"Who's playing dad?" I plopped down in the seat next to him and he looked at me like I'd grown an extra head.
"You want to watch the game with me?"
"Yeah sure, so who's playing?" As if I’d even know if he told me. I just needed to get his attention away from me for a bit, until I could safely escape upstairs.
That way he wouldn’t suspect the fact that his little girl had turned into a burning cauldron of lust.
He got all excited and started telling me about the Patriots and the game of football, which made me want to run screaming.
I hate sports, I don't see how anyone could sit around and watch it religiously like my dad did, but if it would distract him I figured what the heck.
I sat there with him, not seeing a thing, though he seemed rather excited to have someone to watch with. When the madness was at an end I escaped to my room, where I brooded, until Thorn called me to say goodnight.
Hearing his voice on the other line made my skin burn and itch in an extremely sensual way, like I wanted to rub myself against the first rough surface I found.
I wondered if all girls or women felt this same feverish heat when they met someone they liked, but there was no one to ask and the Internet hadn’t given me much to go by.
I could ask the source of my own personal inferno, but how embarrassing is that?
The good thing is I think he was just as affected; his voice sounded thicker and a little strained. There was definitely something going on here.
The most compelling evidence was the strong feeling in the pit of my core that something in him was pulling at something in me. I couldn’t put it into words, but I felt it strongly in every part of me.
“Thorn, are we going to be together?” Where the hell had that come from? I had no idea I was going to say those words out loud.
“Always moya malen’kaya. Ya tebya lyublyu ” I have no idea what the words meant, but somewhere deep inside I understood every one.
“Sleep well my love and tomorrow I will be there to get you first thing okay.”
“Are you sure, you’re sure you’re going to be there or are you going to disappear again?” My pulse raced in fear at the mere thought. I don’t think I could survive this time if he did that.
“Never again vozlyublennoy, sweetheart.” He answered my question before it was asked. I repeated the word on a whisper and felt the truth of his words in my heart.
We said our goodnights as the scary wind kicked up outside. I was feeling too good to let even that bother me, as I cuddled into my pillow and lost myself in sleep.
***
Outside in the darkness, a force battered against the windows of the house, trying valiantly to break through the intricate shields of protection that had been placed there.
Anger grew, and with it, a burning jealousy that had no outlet.
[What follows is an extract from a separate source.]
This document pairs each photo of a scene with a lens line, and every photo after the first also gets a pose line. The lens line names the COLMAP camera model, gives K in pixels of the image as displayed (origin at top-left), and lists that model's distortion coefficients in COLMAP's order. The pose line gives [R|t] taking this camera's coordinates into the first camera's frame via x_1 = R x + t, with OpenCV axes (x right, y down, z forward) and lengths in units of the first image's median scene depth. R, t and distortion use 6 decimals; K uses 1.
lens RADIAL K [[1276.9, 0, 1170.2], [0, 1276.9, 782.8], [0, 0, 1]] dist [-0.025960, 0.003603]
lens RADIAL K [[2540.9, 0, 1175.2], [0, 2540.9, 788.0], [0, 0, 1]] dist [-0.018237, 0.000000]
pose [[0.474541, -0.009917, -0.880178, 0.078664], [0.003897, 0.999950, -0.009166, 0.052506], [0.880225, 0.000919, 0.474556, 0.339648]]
The loud screech got lost in the wind, as the show of love from a master for one so pitiful and undeserving was so very obvious in the strength of those bonds of protection.
Years of careful plotting and searching had not yielded her whereabouts; there too he had protected her and now it might be too late.
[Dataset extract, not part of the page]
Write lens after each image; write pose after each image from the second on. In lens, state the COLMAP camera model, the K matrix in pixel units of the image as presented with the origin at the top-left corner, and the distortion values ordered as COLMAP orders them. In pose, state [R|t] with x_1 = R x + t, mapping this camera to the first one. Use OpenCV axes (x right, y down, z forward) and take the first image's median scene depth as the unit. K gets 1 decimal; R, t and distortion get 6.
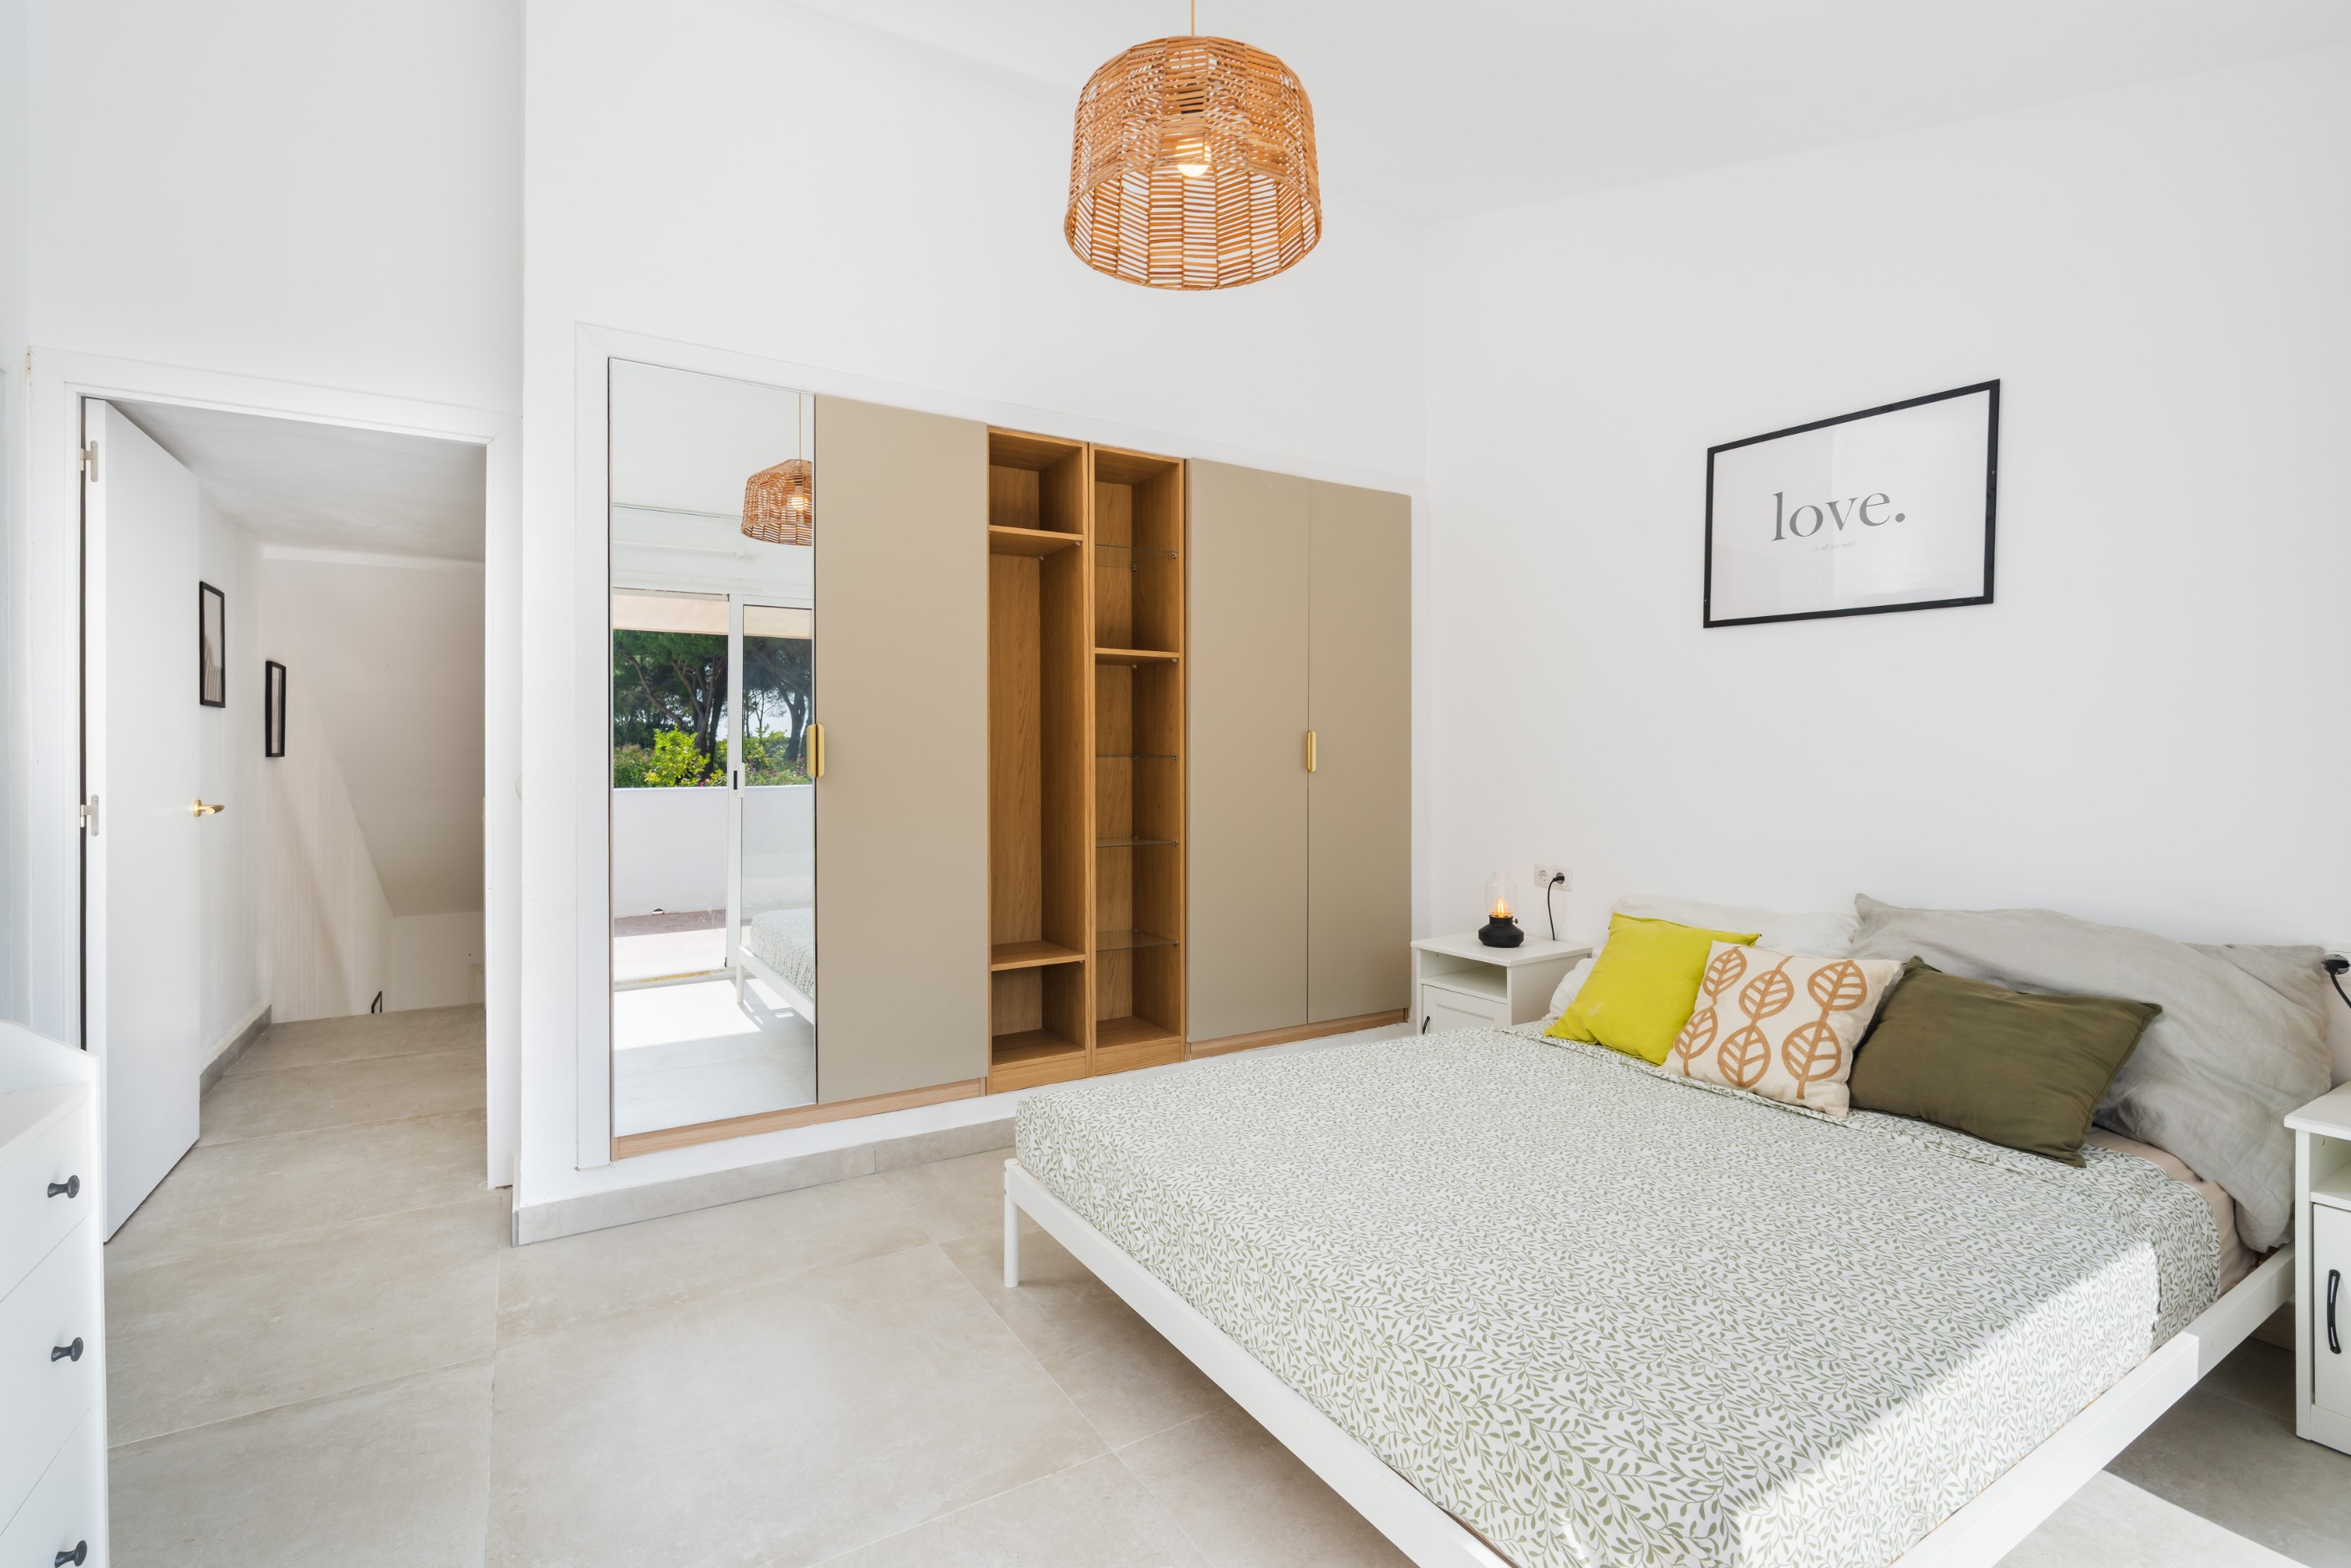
lens RADIAL K [[1065.8, 0, 1177.4], [0, 1065.8, 779.3], [0, 0, 1]] dist [-0.006059, 0.001243]
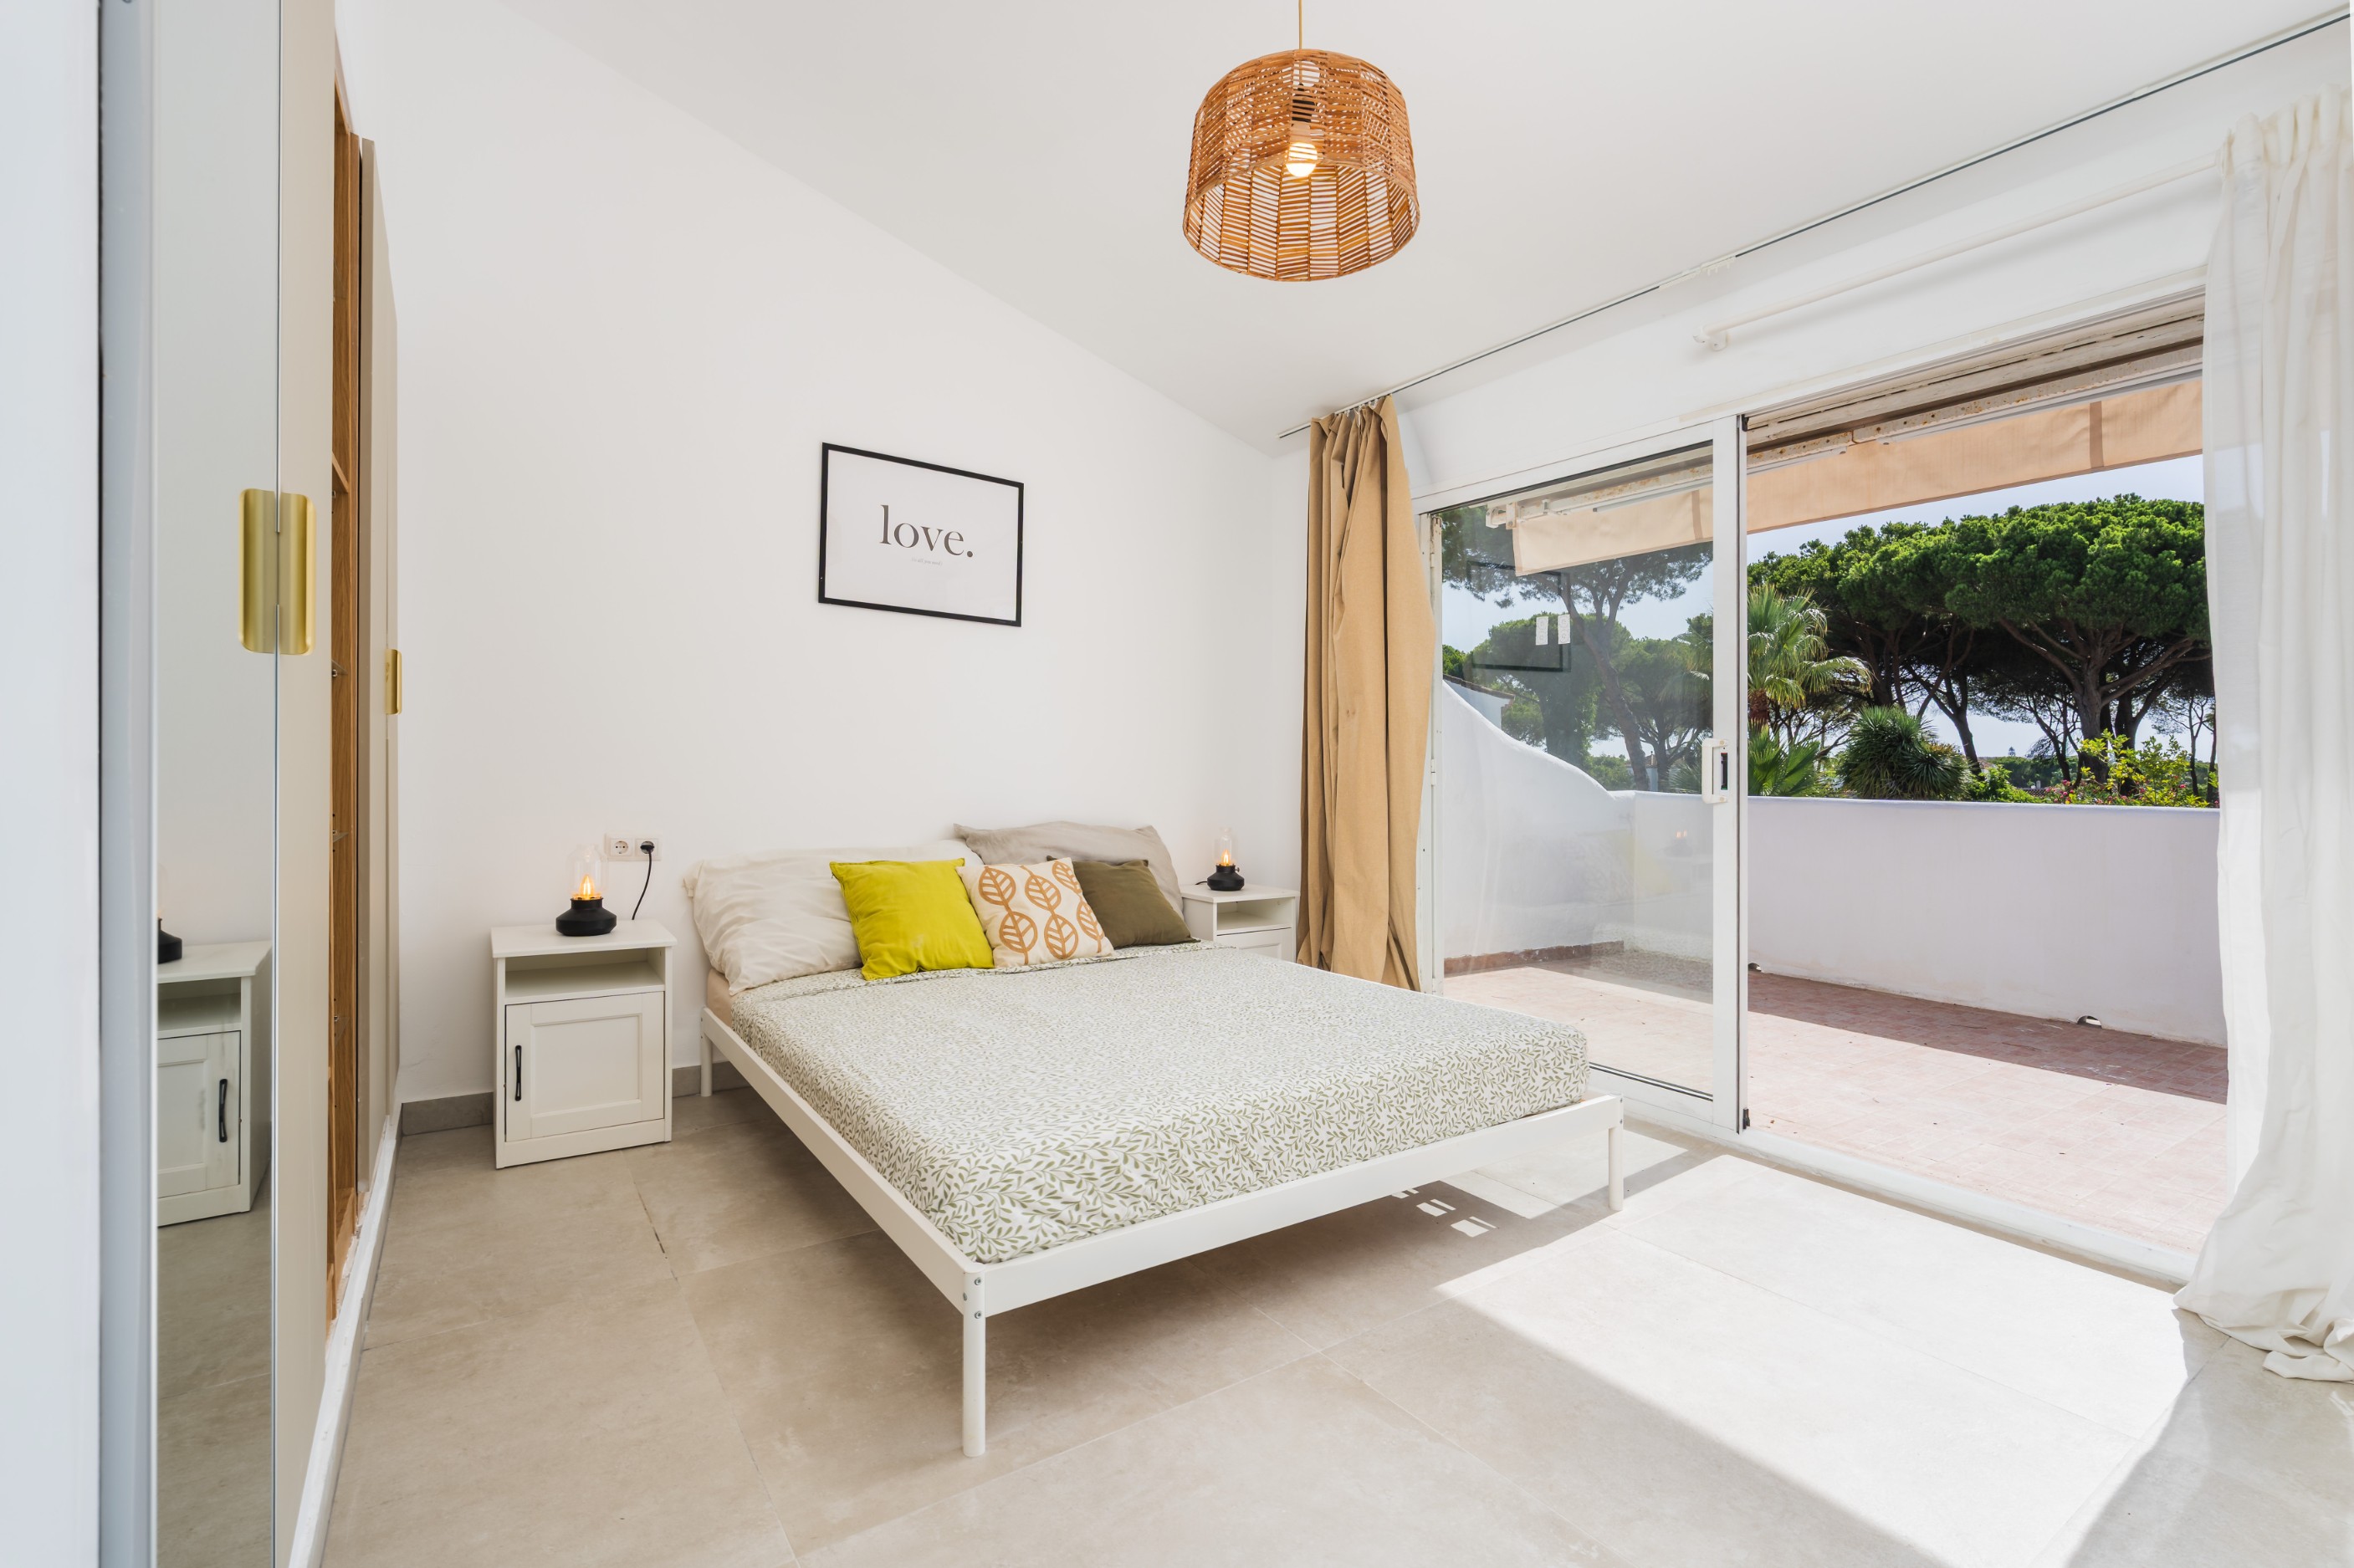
lens RADIAL K [[1066.9, 0, 1175.7], [0, 1066.9, 759.2], [0, 0, 1]] dist [-0.006059, 0.001243]
pose [[-0.049216, 0.004416, 0.998778, -0.746220], [0.001347, 0.999990, -0.004355, 0.032000], [-0.998787, 0.001131, -0.049221, 0.800969]]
The time was drawing near, unless she can be reached, everything would’ve been in vain and that cannot happen.
With one last peering gaze through the window at the sleeping face, so peaceful in slumber, so innocent, the darkness receded.
Inside all that was heard was the loud wind knocking against the panes of the window, the branches of the trees doing their wild dance in the night.
Another pair of eyes now watched over and covered with warmth as she slept. Knowing that it was almost time to reveal all.
Making sure that the evil was gone for the night at least, this new force turned and headed back with a heavy heart.
It was never easy hurting those you love, and this will most definitely cause pain to one so young.
There were harsh words exchanged in the wind as the two collided with each other. But one will always bend to the will of the other’s strength.
And so it went as it usually does and the young Jasmine slept on not knowing that her life was about to change forever.
Chapter 13
The next morning he was there as promised, and suddenly I was back to being shy again. I had no idea how we were going to do this now, how things were going to be between us after everything that we had shared.
Up until the day that I became sick, I’d hardly ever seen him at school. Would I see more of him now or would he go back into hiding? Though he had promised not to disappear, that didn’t mean he wanted everyone to know about this, whatever this was.